INPUT:
· · · · · · ·

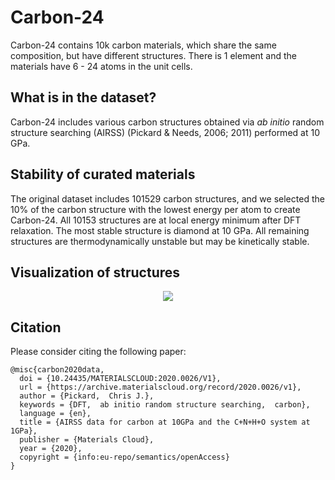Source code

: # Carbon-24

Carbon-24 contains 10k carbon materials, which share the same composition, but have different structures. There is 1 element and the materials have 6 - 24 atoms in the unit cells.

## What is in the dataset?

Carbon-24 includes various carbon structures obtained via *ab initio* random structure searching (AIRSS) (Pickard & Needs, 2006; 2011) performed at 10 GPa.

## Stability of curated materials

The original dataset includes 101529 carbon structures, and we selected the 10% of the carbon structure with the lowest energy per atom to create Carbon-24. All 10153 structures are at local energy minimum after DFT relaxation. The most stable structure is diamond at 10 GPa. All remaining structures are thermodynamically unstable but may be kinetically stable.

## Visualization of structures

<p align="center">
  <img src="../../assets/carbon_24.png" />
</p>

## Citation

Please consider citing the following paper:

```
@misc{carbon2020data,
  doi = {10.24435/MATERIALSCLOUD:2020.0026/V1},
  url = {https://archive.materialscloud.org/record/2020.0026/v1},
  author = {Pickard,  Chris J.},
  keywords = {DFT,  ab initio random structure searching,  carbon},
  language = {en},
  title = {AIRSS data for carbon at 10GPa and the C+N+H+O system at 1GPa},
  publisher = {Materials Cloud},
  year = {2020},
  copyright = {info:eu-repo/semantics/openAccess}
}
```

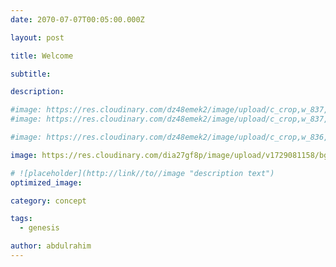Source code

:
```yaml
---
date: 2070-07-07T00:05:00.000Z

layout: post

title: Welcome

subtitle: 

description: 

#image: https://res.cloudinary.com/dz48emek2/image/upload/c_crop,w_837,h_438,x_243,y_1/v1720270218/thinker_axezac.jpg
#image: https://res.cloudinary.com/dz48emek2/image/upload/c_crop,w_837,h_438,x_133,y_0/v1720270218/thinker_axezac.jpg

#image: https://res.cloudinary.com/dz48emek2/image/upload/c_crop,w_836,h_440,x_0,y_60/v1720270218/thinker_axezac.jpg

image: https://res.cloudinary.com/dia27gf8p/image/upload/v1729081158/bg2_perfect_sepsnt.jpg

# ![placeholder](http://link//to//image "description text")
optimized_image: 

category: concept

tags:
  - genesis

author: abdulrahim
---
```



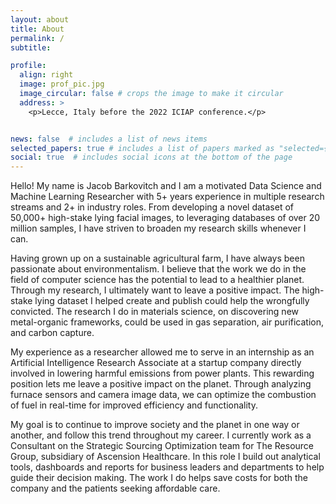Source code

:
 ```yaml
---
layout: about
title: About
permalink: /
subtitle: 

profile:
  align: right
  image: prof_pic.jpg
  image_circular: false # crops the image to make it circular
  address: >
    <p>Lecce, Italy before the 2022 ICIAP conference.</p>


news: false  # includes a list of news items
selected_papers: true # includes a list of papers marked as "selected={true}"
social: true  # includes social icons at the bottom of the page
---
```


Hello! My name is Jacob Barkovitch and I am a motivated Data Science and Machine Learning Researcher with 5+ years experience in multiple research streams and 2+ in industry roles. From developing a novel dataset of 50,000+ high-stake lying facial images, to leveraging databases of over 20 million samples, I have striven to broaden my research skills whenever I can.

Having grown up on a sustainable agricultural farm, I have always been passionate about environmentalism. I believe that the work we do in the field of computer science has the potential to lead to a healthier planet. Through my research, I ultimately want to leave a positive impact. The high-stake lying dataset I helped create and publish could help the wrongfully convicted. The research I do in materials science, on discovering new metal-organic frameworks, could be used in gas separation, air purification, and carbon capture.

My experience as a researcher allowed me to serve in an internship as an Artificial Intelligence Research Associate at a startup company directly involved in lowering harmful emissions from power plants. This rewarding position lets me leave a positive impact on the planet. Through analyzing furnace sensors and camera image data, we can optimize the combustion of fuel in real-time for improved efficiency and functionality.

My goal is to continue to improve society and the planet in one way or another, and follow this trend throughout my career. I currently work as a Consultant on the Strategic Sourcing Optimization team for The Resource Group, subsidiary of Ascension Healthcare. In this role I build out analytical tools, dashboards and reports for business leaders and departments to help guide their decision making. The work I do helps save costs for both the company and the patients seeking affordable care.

· · · · · · ·

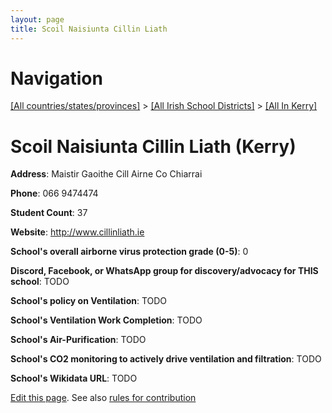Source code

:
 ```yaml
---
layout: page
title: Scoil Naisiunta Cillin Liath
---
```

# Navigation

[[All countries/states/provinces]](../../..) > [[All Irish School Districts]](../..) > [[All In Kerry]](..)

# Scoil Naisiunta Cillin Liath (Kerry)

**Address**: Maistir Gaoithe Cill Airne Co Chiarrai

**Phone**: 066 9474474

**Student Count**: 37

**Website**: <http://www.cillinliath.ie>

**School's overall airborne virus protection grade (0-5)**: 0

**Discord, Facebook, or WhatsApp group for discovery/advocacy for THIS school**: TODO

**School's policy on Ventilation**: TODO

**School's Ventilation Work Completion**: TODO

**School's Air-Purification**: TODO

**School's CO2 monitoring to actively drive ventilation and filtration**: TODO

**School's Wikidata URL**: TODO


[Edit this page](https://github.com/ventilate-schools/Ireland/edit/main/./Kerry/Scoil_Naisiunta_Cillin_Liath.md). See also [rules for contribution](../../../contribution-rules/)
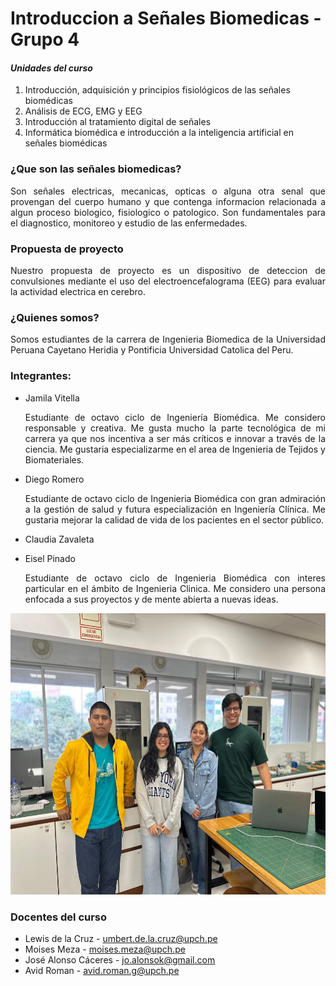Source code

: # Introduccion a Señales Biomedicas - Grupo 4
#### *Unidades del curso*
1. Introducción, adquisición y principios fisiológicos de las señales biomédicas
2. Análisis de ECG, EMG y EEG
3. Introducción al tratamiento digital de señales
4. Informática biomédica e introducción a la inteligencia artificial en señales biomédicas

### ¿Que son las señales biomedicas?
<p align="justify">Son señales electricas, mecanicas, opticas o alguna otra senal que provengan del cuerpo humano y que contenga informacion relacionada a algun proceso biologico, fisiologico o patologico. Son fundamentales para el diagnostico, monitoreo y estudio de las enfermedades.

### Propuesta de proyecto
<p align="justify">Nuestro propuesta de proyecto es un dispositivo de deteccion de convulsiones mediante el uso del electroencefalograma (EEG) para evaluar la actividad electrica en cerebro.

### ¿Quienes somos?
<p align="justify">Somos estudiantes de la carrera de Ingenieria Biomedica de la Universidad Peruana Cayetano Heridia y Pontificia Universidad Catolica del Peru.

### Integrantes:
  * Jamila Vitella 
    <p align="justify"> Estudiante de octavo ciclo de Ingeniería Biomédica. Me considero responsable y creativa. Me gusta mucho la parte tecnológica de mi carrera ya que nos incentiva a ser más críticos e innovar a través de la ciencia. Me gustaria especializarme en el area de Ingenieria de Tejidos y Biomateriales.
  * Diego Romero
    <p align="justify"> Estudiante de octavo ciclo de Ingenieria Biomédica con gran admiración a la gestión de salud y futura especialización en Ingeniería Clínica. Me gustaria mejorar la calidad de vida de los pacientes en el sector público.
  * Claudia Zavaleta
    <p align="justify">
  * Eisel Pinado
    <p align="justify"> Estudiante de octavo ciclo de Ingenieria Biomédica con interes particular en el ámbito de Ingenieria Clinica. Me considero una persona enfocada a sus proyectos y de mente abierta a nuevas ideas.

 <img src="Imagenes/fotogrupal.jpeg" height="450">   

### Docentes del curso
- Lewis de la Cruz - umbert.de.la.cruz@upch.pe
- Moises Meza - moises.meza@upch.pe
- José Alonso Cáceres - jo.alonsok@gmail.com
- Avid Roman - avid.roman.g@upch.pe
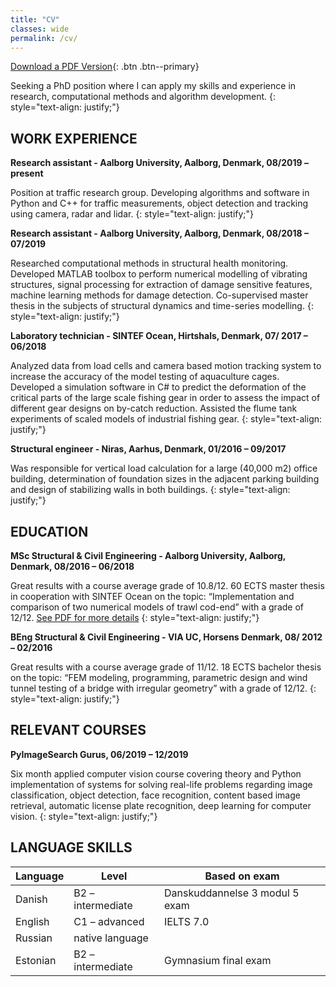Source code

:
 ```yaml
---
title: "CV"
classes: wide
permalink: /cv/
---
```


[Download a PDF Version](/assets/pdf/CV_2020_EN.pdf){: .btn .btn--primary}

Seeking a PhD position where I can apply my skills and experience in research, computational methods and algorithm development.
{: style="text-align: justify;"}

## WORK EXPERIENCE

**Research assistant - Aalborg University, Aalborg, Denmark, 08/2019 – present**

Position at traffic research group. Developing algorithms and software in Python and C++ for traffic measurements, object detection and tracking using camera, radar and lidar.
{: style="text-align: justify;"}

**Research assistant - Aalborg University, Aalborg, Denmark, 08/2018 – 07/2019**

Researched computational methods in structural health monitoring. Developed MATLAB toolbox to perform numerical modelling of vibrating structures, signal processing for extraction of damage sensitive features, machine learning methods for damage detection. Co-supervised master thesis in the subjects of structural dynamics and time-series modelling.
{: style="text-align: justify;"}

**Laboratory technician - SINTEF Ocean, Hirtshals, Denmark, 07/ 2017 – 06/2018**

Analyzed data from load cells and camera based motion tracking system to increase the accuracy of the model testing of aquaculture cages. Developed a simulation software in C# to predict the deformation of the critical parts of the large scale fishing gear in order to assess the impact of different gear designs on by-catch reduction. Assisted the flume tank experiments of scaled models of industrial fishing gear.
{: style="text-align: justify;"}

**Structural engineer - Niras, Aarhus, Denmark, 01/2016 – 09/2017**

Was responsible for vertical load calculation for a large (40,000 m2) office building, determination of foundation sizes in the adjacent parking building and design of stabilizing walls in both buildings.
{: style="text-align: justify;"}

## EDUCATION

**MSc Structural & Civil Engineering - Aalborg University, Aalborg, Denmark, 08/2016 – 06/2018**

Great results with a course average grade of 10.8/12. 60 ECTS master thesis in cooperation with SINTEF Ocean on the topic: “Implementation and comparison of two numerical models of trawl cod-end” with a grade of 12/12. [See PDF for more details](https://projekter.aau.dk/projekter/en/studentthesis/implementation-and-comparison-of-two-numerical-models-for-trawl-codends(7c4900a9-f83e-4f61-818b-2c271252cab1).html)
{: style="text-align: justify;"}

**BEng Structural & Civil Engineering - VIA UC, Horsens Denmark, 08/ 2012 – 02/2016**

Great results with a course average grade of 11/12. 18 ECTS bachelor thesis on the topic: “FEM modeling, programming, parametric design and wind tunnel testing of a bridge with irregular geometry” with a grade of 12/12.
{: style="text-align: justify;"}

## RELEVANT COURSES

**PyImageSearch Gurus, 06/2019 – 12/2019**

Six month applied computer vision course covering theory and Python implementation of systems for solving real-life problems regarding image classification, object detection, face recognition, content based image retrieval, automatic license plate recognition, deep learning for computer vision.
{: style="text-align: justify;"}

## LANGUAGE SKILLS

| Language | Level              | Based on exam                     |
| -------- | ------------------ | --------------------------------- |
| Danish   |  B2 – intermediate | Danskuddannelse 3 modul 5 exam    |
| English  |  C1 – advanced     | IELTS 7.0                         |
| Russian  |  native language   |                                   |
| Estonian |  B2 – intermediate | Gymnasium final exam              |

· · · · · · ·

WHAT IS REQUIRED: Which lines run from the one holding "3. Introducción al" through the one holding "de las enfermedades." in the records above? Repeat them exactly, both included, and nothing more.

RESPONSE AREA:
3. Introducción al tratamiento digital de señales
4. Informática biomédica e introducción a la inteligencia artificial en señales biomédicas

### ¿Que son las señales biomedicas?
<p align="justify">Son señales electricas, mecanicas, opticas o alguna otra senal que provengan del cuerpo humano y que contenga informacion relacionada a algun proceso biologico, fisiologico o patologico. Son fundamentales para el diagnostico, monitoreo y estudio de las enfermedades.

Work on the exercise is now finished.